IT hints and tricksIT is nothing like it once was. Ten years ago, staff would usually work in the office on desktop PCs. Laptops were typically the exclusive preserve of senior management and mobile salespeople. As for iPads – um, well, they hadn’t even been invented.

Today’s IT department has plenty of work to do to keep control of this increasingly distributed user base. Thankfully, tools have evolved that make it easier for techies.

Supporting users who work remotely is about far more than having the ability to use remote desktop to react as problems arise.

  1. Users can often have a tendency to treat their company laptops as their own. But all IT professionals know that plenty of end users let their kids play with their company laptops (while they may not admit that out loud!).  Pets can also be hazardous to an unattended laptop!
  2. Remote machines are arguably more susceptible to infection than the machines kept in the close confines of an office environment. Just for starters, laptops are often more frequently connected to public Wi-Fi networks, exposing the machine to myriad threats.
  3. It can prove highly impractical for a user to return a laptop to “base” if something goes wrong, so it’s important to be able to fix as many issues as possible without physical contact with the machine.

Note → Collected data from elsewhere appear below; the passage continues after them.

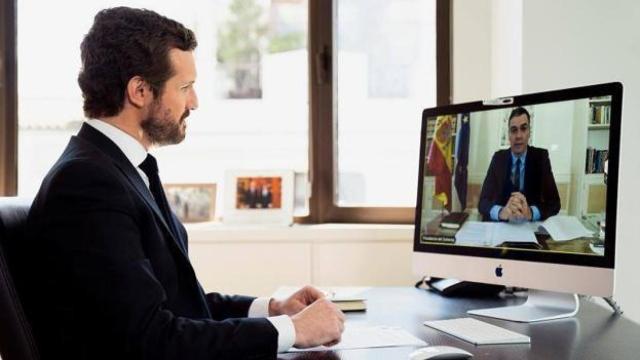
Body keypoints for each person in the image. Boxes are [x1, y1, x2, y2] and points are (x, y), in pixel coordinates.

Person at [18, 7, 344, 360]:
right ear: (140, 90)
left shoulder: (117, 168)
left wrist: (274, 309)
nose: (194, 102)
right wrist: (293, 331)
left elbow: (177, 305)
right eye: (185, 87)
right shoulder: (87, 184)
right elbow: (151, 338)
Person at [478, 107, 561, 222]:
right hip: (502, 227)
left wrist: (531, 213)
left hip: (529, 227)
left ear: (529, 133)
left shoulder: (541, 157)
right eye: (514, 130)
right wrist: (501, 212)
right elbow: (483, 202)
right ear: (508, 135)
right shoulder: (498, 158)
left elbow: (555, 203)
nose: (518, 136)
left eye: (523, 129)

IT departments need more than RDP to do manage the workforce.

The solution is something that includes remote support but also handles ongoing monitoring of remote machines and works effectively when fully or partially disconnected from the network in the office. If you need to clean an infected remote laptop, you don’t want the user to open a VPN into the production network so you can fix it!

Remote machines can present a real danger to the network, so the more ‘visible’ they are to you, the better. If unauthorized software has been installed, it’s important that you know straight away. That’s where asset tracking comes in.

It’s also quite easy for a remote user to continually ignore important patches and updates either through negligence (“I’ll do it tomorrow…”) or a simple lack of understanding (“I’m not sure I should click ‘accept’… better not risk it”). For this reason, you need some kind of patch management functionality to check that remote machines are being kept suitably up to date.

If you’ve worked in IT for any length of time, you’ll know that in the “good old days” of IT, it was common to get a laptop back after it had been with a user for some time, and have a small panic attack when you see the state of it.

Non-technical employees often completely ignore error messages if these don’t affect their workflow. An early good intention to “call IT at some point”, soon becomes an issue that’s ignored for months. Meanwhile, the laptop that you so lovingly set up and prepared for the employee is out there masquerading as a notice board for malware that could end up infecting the whole company infrastructure. You know what that means for you (and probably the rest of the IT team) – an entire weekend (or more) repairing the damage.

The more distributed the workforce is, the more crucial it is to have constant visibility of all the company kit that’s floating round out there. A scheduled “back to base” check for each machine is simply not enough – not if you want to avoid unpleasant surprises that cut into your free time.